## PASSAGE SHOWN

-*-*-

I've wanted to do this for a long time. My current ADHD hyperfixation is NodeBB, but I think my questions fit most anything that you want to be available to the general public and not just yourself and your friends.
Basically, I want to host a NodeBB instance intended for the general public out of my house. What are the risks of doing this? In particular, what are the risks of doling out a web address that points to my personal IP address? Is this even a good idea? Or should I just rent a VPS? This is 80% me wanting to improve my sysadmin skills, and 20% me wanting to create a community.
I have a DMZ in place. Hosts in the DMZ cannot reach the LAN, but LAN hosts can reach the DMZ. If necessary, I can make sure DMZ hosts can't communicate with each other.
I have synchronous 1 Gb fiber internet. Based on the user traffic of similar forums, I don't anticipate a crush of people.
I know the basics of how to set up a NodeBB instance, and I've successfully backed up and restored an instance on another machine.
I'm not 100% on things like HTTPS certs. I can paste a certbot command from a tutorial, that's it.
Anything else I should know? Thanks!
EDIT:
I also have a domain, a couple of them, actually. They're like potato chips; you can't stop at just one.
I don't plan on self-hosting email used for forum registration and announcements. I'm not a masochist.
just cloudflare tunnel it - i set one up the other day and it works super well, proving external access to a locally hosted service all without having to set up your own SsL certs and worrying about exposing private ips or ports
Its so cheap to just get a vps from a littlecreekhosting deal, I checked them all on lowendtalk and its the cheapest for highest specs, you do have to comment your invoice to double ram, but its 4 core 8gb ram for 3.50 a month and 8core 16gb 7$ cogent amd epyc, and solid ssd space 140-160 idr exactly, they have multiple deals posted, the one with the prices I mention is the best one, they also had windows vps deals. Spent way too long testing hella, its not the best ping out there for me since I'm fairly far but I'm not hosting gameservers so its a non issue.
There are many other deals on lowendtalk but they are typically for way less resources or way more expensive for a lot more resources
Its so cheap to just get a vps from a littlecreekhosting deal
This site seems suspicious as hell. Incredibly basic site, no info on where they're located, and the "About Us" links aren't even links. There's no About Us page.
I think they would fall in the less resources category. But they offer unlimited data transfer, and you can use any distro you want. I run slackware btw.
The DMZ is the right idea. But it's the old way. You definitely want whatever is serving your website to be separated out from your house. You're hosting should be on an isolated VLAN. The internet should only be able to talk to the server it needs to talk to, no other ports. That box should only be allowed to talk to what it absolutely must talk to and only on the ports that are required. You should run an independent firewall on each one of the boxes that are involved in the hosting with only the proper ports open.
Giving up your private IP Will definitely give away your general location to everyone and your precise location to the authorities.
I would highly recommend using cloudflare or one of the other funnel options. A lot of people don't like cloud flare because they can capitalize on your traffic, The cloudflare also just won't shut you down and sell you out like your ISP will at the first request, They don't do shit about anything until there's a warrant or a court filing. On the upside you don't give out your private IP to anyone. You have DDOS protection, and a reasonable layer of anominity.
You need to check daily to make sure all of your software is updated. We're talking OS, middleware, plugins, application. Preferably via automation. All of the software and plugins you use for this type of hosting end up getting vulnerabilities.
Security is especially difficult on forums.

-*-*-

## SUPPLIED INFORMATION
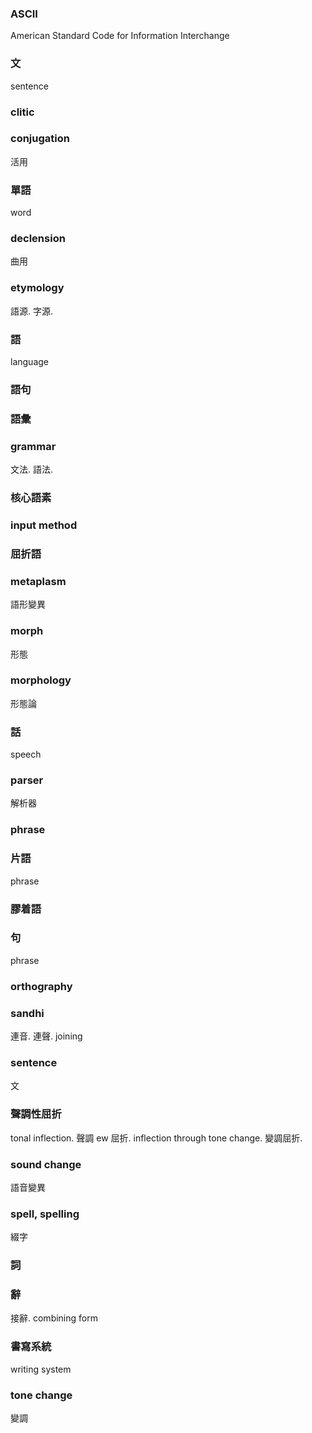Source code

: ### ASCII

American Standard Code for Information Interchange

### 文

sentence

### clitic

### conjugation

活用

### 單語

word

### declension

曲用

### etymology

語源. 字源.

### 語

language

### 語句

### 語彙

### grammar

文法. 語法.

### 核心語素

### input method

### 屈折語

### metaplasm

語形變異

### morph

形態

### morphology

形態論

### 話

speech

### parser

解析器

### phrase

### 片語

phrase

### 膠着語

### 句

phrase

### orthography

### sandhi

連音. 連聲. joining

### sentence

文

### 聲調性屈折

tonal inflection. 聲調 ew 屈折.
inflection through tone change. 變調屈折.

### sound change

語音變異

### spell, spelling

綴字

### 詞

### 辭

接辭. combining form

### 書寫系統

writing system

### tone change

變調
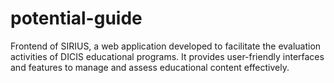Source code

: # potential-guide
Frontend of SIRIUS, a web application developed to facilitate the evaluation activities of DICIS educational programs. It provides user-friendly interfaces and features to manage and assess educational content effectively.
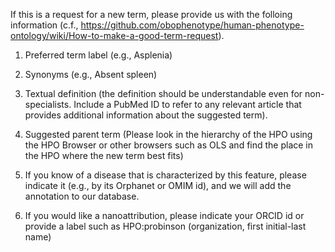 If this is a request for a new term, please provide us with the folloing information (c.f., https://github.com/obophenotype/human-phenotype-ontology/wiki/How-to-make-a-good-term-request).

1. Preferred term label (e.g., Asplenia)


2. Synonyms (e.g., Absent spleen)


3. Textual definition (the definition should be understandable even for non-specialists. Include a PubMed ID to refer to any relevant article that provides additional information about the suggested term).


4. Suggested parent term (Please look in the hierarchy of the HPO using the HPO Browser or other browsers such as OLS and find the place in the HPO where the new term best fits)


5. If you know of a disease that is characterized by this feature, please indicate it (e.g., by its Orphanet or OMIM id), and we will add the annotation to our database.


6. If you would like a nanoattribution, please indicate your ORCID id or provide a label such as HPO:probinson (organization, first initial-last name)

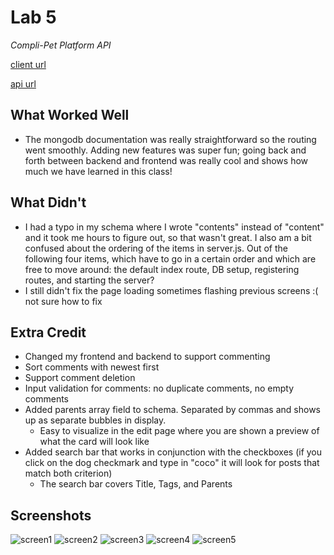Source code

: # Lab 5 

*Compli-Pet Platform API*

[client url](https://snowxposts.netlify.app/)

[api url](https://compli-pet-platform-server.herokuapp.com/)

## What Worked Well
- The mongodb documentation was really straightforward so the routing went smoothly. Adding new features was super fun; going back and forth between backend and frontend was really cool and shows how much we have learned in this class!

## What Didn't
- I had a typo in my schema where I wrote "contents" instead of "content" and it took me hours to figure out, so that wasn't great. I also am a bit confused about the ordering of the items in server.js. Out of the following four items, which have to go in a certain order and which are free to move around: the default index route, DB setup, registering routes, and starting the server? 
- I still didn't fix the page loading sometimes flashing previous screens :( not sure how to fix

## Extra Credit
- Changed my frontend and backend to support commenting
- Sort comments with newest first
- Support comment deletion
- Input validation for comments: no duplicate comments, no empty comments
- Added parents array field to schema. Separated by commas and shows up as separate bubbles in display.
  - Easy to visualize in the edit page where you are shown a preview of what the card will look like
- Added search bar that works in conjunction with the checkboxes (if you click on the dog checkmark and type in "coco" it will look for posts that match both criterion)
  - The search bar covers Title, Tags, and Parents
## Screenshots
![screen1](https://user-images.githubusercontent.com/38738497/118359051-97472c80-b54f-11eb-8453-ba2b7d353d8f.PNG)
![screen2](https://user-images.githubusercontent.com/38738497/118359052-97dfc300-b54f-11eb-9692-27336ddbaab9.PNG)
![screen3](https://user-images.githubusercontent.com/38738497/118359053-97dfc300-b54f-11eb-918e-ed08ee73e3dc.PNG)
![screen4](https://user-images.githubusercontent.com/38738497/118359054-97dfc300-b54f-11eb-8cb3-a3880145771d.PNG)
![screen5](https://user-images.githubusercontent.com/38738497/118359050-97472c80-b54f-11eb-9fcf-8ef14dc99c49.PNG)
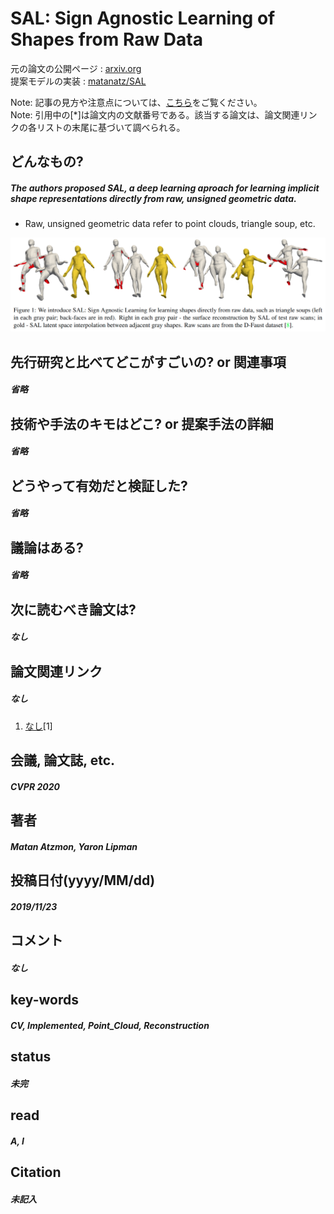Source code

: # SAL: Sign Agnostic Learning of Shapes from Raw Data 

元の論文の公開ページ : [arxiv.org](https://arxiv.org/abs/1911.10414)  
提案モデルの実装 : [matanatz/SAL](https://github.com/matanatz/SAL)  

Note: 記事の見方や注意点については、[こちら](/)をご覧ください。  
Note: 引用中の[*]は論文内の文献番号である。該当する論文は、論文関連リンクの各リストの末尾に基づいて調べられる。

## どんなもの?
##### The authors proposed SAL, a deep learning aproach for learning implicit shape representations directly from raw, unsigned geometric data.
- Raw, unsigned geometric data refer to point clouds, triangle soup, etc. 

![fig1](img/SSALoSfRD/fig1.png)

## 先行研究と比べてどこがすごいの? or 関連事項
##### 省略

## 技術や手法のキモはどこ? or 提案手法の詳細
##### 省略

## どうやって有効だと検証した?
##### 省略

## 議論はある?
##### 省略

## 次に読むべき論文は?
##### なし

## 論文関連リンク
##### なし
1. [なし]()[1]

## 会議, 論文誌, etc.
##### CVPR 2020

## 著者
##### Matan Atzmon, Yaron Lipman

## 投稿日付(yyyy/MM/dd)
##### 2019/11/23

## コメント
##### なし

## key-words
##### CV, Implemented, Point_Cloud, Reconstruction

## status
##### 未完

## read
##### A, I

## Citation
##### 未記入

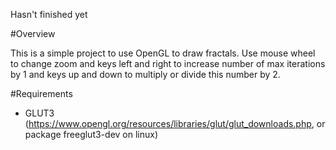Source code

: Hasn't finished yet

#Overview

This is a simple project to use OpenGL to draw fractals. Use mouse wheel to change zoom and keys left and right to increase number of max iterations by 1 and keys up and down to multiply or divide this number by 2.

#Requirements

- GLUT3 (https://www.opengl.org/resources/libraries/glut/glut_downloads.php, or package freeglut3-dev on linux)

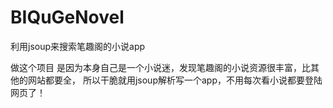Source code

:# BIQuGeNovel
利用jsoup来搜索笔趣阁的小说app

做这个项目 是因为本身自己是一个小说迷，发现笔趣阁的小说资源很丰富，比其他的网站都要全，
所以干脆就用jsoup解析写一个app，不用每次看小说都要登陆网页了！

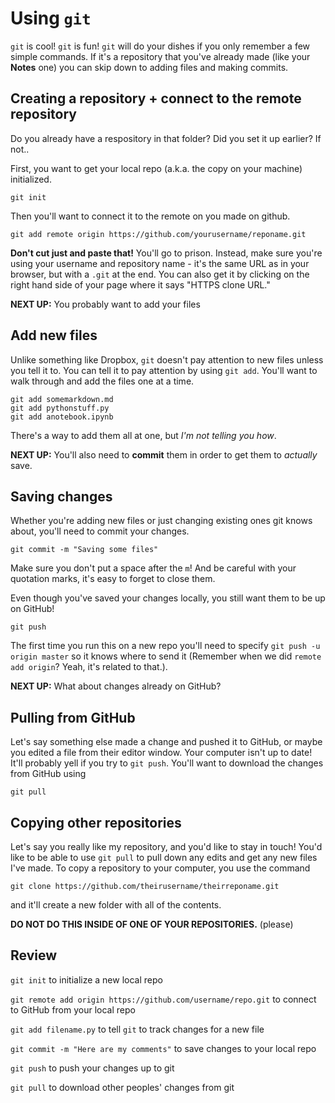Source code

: # Using `git`

`git` is cool! `git` is fun! `git` will do your dishes if you only remember a few simple commands. If it's a repository that you've already made (like your **Notes** one) you can skip down to adding files and making commits.

## Creating a repository + connect to the remote repository

Do you already have a respository in that folder? Did you set it up earlier? If not..

First, you want to get your local repo (a.k.a. the copy on your machine) initialized.

    git init

Then you'll want to connect it to the remote on you made on github.

    git add remote origin https://github.com/yourusername/reponame.git

**Don't cut just and paste that!** You'll go to prison. Instead, make sure you're using your username and repository name - it's the same URL as in your browser, but with a `.git` at the end. You can also get it by clicking on the right hand side of your page where it says "HTTPS clone URL."

**NEXT UP:** You probably want to add your files

## Add new files

Unlike something like Dropbox, `git` doesn't pay attention to new files unless you tell it to. You can tell it to pay attention by using `git add`. You'll want to walk through and add the files one at a time.

    git add somemarkdown.md
    git add pythonstuff.py
    git add anotebook.ipynb

There's a way to add them all at one, but *I'm not telling you how*.

**NEXT UP:** You'll also need to **commit** them in order to get them to *actually* save.

## Saving changes

Whether you're adding new files or just changing existing ones git knows about, you'll need to commit your changes.

    git commit -m "Saving some files"
  
Make sure you don't put a space after the `m`! And be careful with your quotation marks, it's easy to forget to close them.

Even though you've saved your changes locally, you still want them to be up on GitHub!

    git push

The first time you run this on a new repo you'll need to specify `git push -u origin master` so it knows where to send it (Remember when we did `remote add origin`? Yeah, it's related to that.).

**NEXT UP:** What about changes already on GitHub? 

## Pulling from GitHub

Let's say something else made a change and pushed it to GitHub, or maybe you edited a file from their editor window. Your computer isn't up to date! It'll probably yell if you try to `git push`. You'll want to download the changes from GitHub using

    git pull

## Copying other repositories

Let's say you really like my repository, and you'd like to stay in touch! You'd like to be able to use `git pull` to pull down any edits and get any new files I've made. To copy a repository to your computer, you use the command

    git clone https://github.com/theirusername/theirreponame.git

and it'll create a new folder with all of the contents.

**DO NOT DO THIS INSIDE OF ONE OF YOUR REPOSITORIES.** (please)

## Review

`git init` to initialize a new local repo

`git remote add origin https://github.com/username/repo.git` to connect to GitHub from your local repo

`git add filename.py` to tell `git` to track changes for a new file

`git commit -m "Here are my comments"` to save changes to your local repo

`git push` to push your changes up to git

`git pull` to download other peoples' changes from git
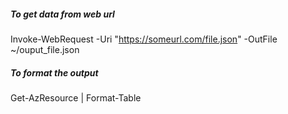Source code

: ##### To get data from web url
Invoke-WebRequest -Uri "https://someurl.com/file.json" -OutFile ~/ouput_file.json


##### To format the output
Get-AzResource | Format-Table
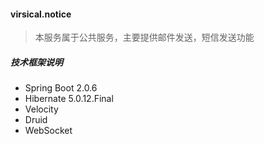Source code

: #### virsical.notice
> 本服务属于公共服务，主要提供邮件发送，短信发送功能

##### 技术框架说明

- Spring Boot 2.0.6
- Hibernate 5.0.12.Final
- Velocity
- Druid
- WebSocket

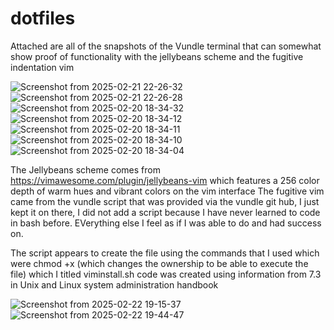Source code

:# dotfiles

Attached are all of the snapshots of the Vundle terminal that can somewhat show proof of functionality with the jellybeans scheme and the fugitive indentation vim

![Screenshot from 2025-02-21 22-26-32](https://github.com/user-attachments/assets/e8966257-bc7e-446f-867b-cb0c0889d789)
![Screenshot from 2025-02-21 22-26-28](https://github.com/user-attachments/assets/d3c3b7c6-2c10-4b7d-9deb-f65066196ad9)
![Screenshot from 2025-02-20 18-34-32](https://github.com/user-attachments/assets/593aa121-6dfd-4949-aa70-511495122d21)
![Screenshot from 2025-02-20 18-34-12](https://github.com/user-attachments/assets/cebc485d-53a2-486a-adc7-18db48330f0e)
![Screenshot from 2025-02-20 18-34-11](https://github.com/user-attachments/assets/0455b621-d009-4e50-b9cf-308857c910e5)
![Screenshot from 2025-02-20 18-34-10](https://github.com/user-attachments/assets/be38e266-a84c-4ad7-81eb-75a45b19fa51)
![Screenshot from 2025-02-20 18-34-04](https://github.com/user-attachments/assets/e68961de-fcc2-43c1-b4f3-8c5ccf00cc06)

The Jellybeans scheme comes from https://vimawesome.com/plugin/jellybeans-vim which features a 256 color depth of warm hues and vibrant colors on the vim interface
The fugitive vim came from the vundle script that was provided via the vundle git hub, I just kept it on there, I did not add a script because I have never learned to code in bash before. EVerything else I feel as if I was able to do and had success on.

The script appears to create the file using the commands that I used which were chmod +x (which changes the ownership to be able to execute the file) which I titled viminstall.sh code was created using information from 7.3 in Unix and Linux system administration handbook

![Screenshot from 2025-02-22 19-15-37](https://github.com/user-attachments/assets/6403c450-fcc1-4ed9-8a78-5bd32a7eccd8)
![Screenshot from 2025-02-22 19-44-47](https://github.com/user-attachments/assets/a24ce39e-6daa-4eaf-a78b-a54fc4e11290)
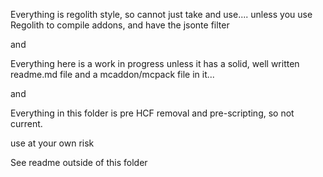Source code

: Everything is regolith style, so cannot just take and use.... 
unless you use Regolith to compile addons, and have the jsonte filter

and

Everything here is a work in progress unless it has a solid, 
well written readme.md file and a mcaddon/mcpack file in it... 

and

Everything in this folder is pre HCF removal and pre-scripting, so not current.

use at your own risk

See readme outside of this folder
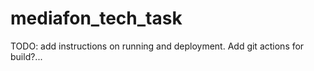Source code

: # mediafon_tech_task
TODO: add instructions on running and deployment. Add git actions for build?...

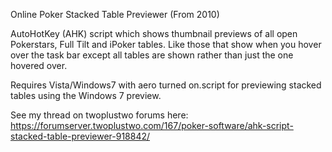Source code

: Online Poker Stacked Table Previewer (From 2010)

AutoHotKey (AHK) script which shows thumbnail previews of all open Pokerstars, Full Tilt and iPoker tables. Like those that show when you hover over the task bar except all tables are shown rather than just the one hovered over.

Requires Vista/Windows7 with aero turned on.script for previewing stacked tables using the Windows 7 preview.

See my thread on twoplustwo forums here: https://forumserver.twoplustwo.com/167/poker-software/ahk-script-stacked-table-previewer-918842/
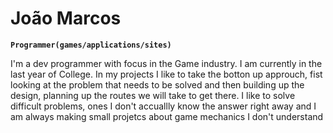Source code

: # João Marcos

**`Programmer(games/applications/sites)`**

I'm a dev programmer with focus in the Game industry. I am currently in the last year of College. In my projects I like to take the botton up approuch, 
fist looking at the problem that needs to be solved and then building up the design, planning up the routes we will take to get there.
I like to solve difficult problems, ones I don't accuallly know the answer right away and I am always making small projetcs about game mechanics I don't understand



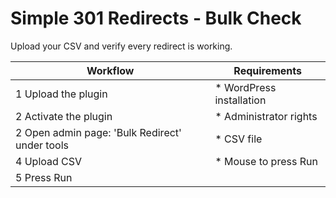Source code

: # Simple 301 Redirects - Bulk Check #

Upload your CSV and verify every redirect is working.

Workflow |  Requirements 
---------------|-------------------
|1 Upload the plugin | * WordPress installation|
|2 Activate the plugin | * Administrator rights|
|2 Open admin page: 'Bulk Redirect' under tools | * CSV file|
|4 Upload CSV | * Mouse to press Run|
|5 Press Run | |







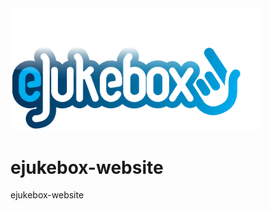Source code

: <img src="blobs/E-Jukebox%20Digital%20Media(cropped).png" width="400"/>

# ejukebox-website
ejukebox-website




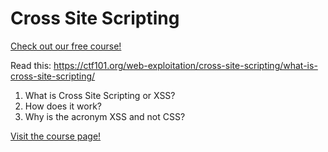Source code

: # Cross Site Scripting

[Check out our free course!](https://academy.hoppersroppers.org/mod/page/view.php?id=634)

Read this: <https://ctf101.org/web-exploitation/cross-site-scripting/what-is-cross-site-scripting/>

1. What is Cross Site Scripting or XSS?
2. How does it work?
3. Why is the acronym XSS and not CSS? 



[Visit the course page!](https://academy.hoppersroppers.org/mod/assign/view.php?id=634)
 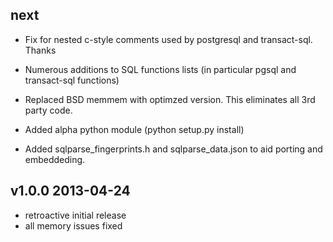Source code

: 
next
-----------------

* Fix for nested c-style comments used by postgresql and transact-sql.  Thanks
* Numerous additions to SQL functions lists (in particular pgsql and transact-sql functions)

* Replaced BSD memmem with optimzed version.  This eliminates all 3rd party code.
* Added alpha python module (python setup.py install)
* Added sqlparse_fingerprints.h and sqlparse_data.json to aid porting and embeddeding.

v1.0.0 2013-04-24
-----------------
* retroactive initial release
* all memory issues fixed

-*-*-

## THINGS TO DO
a: From the self-hosting thread above the rows, copy down the passage between "Basically, I want" and "with each other.", inclusive.
b: In the self-hosting thread, what kind of internet connection does the person planning to host the NodeBB instance say they have?
c: Extend the self-hosting thread, picking up right after its final sentence, "Security is especially difficult on forums."

## RESPONSES PER TASK
a:
Basically, I want to host a NodeBB instance intended for the general public out of my house. What are the risks of doing this? In particular, what are the risks of doling out a web address that points to my personal IP address? Is this even a good idea? Or should I just rent a VPS? This is 80% me wanting to improve my sysadmin skills, and 20% me wanting to create a community.
I have a DMZ in place. Hosts in the DMZ cannot reach the LAN, but LAN hosts can reach the DMZ. If necessary, I can make sure DMZ hosts can't communicate with each other.

b: Synchronous 1 Gb fiber internet.

c:
There's lots of opportunities there for skilled people who are pissed off at what you or someone else is saying to get butthurt. People know exactly what you're running, then they do some magic behind the scenes next thing you know there's a bunch of admins you didn't create.
You don't need to be hosting your own email but you are going to need an SMTP provider, most free services won't let you masquerade the from address.
If you are based in America, you will want to keep a close eye on the semi-regular attempts from congress to repeal Section 230 of the Communications Decency Act.
If it’s ever successfully repealed, you’d become liable for anything posted to your forum.
If it’s ever successfully repealed, you’d become liable for anything posted to your forum
unless you refuse to moderate it. then you are only criminally liable in the circumstances that have been codified, which usually has a takedown grace period.
By then you would have racked up thousands of dollars in legal fees. Not to mention if anyone posts anything negative about the current administration you could be used as an example.
We already have students on visas being kidnapped off the streets, let’s stop pretending the law actually matters for the people in power.
As some have already mentioned info regarding security I wont add to that.
The other thing you should consider in my opinion is the legal side of things. Depending on you jurisdiction, you as the operator of the instance may be held accountable for the data it stores and serves. This means that you may be liable for both possession and distribution of illegal contents. I am not knowledgeable in regards to laws that cover moderation of content, but I assume you will be required to remove any such content if you gain knowledge of it. Again, this depends entirely on your countries laws and regulations but also on the laws and regulations of the countries you make your service available to.
Please be careful with hosting public instances.
If anyone has more insight to this, please do add it and correct me if necessary.
This is especially necessary to consider if you live in the US right now. One of the things the current administration is pushing for even harder than past administrations is removal of Section 230 of the communications act that was enacted in the 90s. This provides a defense against liability for the content you host as long as you make a reasonable effort to remove content that is illegal. Problem is that this makes it really difficult to censor (maliciously or otherwise) content because it's hard to go after the poster of the content and easier to go after the host or for the host to be under threat to stop it from being posted in the first place. But it's a totally unreasonable thing, so it basically would mean every website would have to screen every piece of content manually with a legal team and thus would mean user generates content would go away because it would be extremely expensive to implement (to the chagrin of the broadcast content industries).
The DMCA created way for censors to file a complaint and have content taken down immediately before review, but that means the censors have to do a lot of work to implement it, so they've continued to push for total elimination of Section 230. Since it's a problematic thing for fascism, the current administration has also been working hard to build a case so the current biased supreme court can remove it since legislation is unlikely to get through since those people have to get reelected whereas supreme court justices don't care about their reputation.
So, check your local laws and if in the US, keep an eye on Section 230 news as well as making sure you have a proper way to handle DMCA takedown notices.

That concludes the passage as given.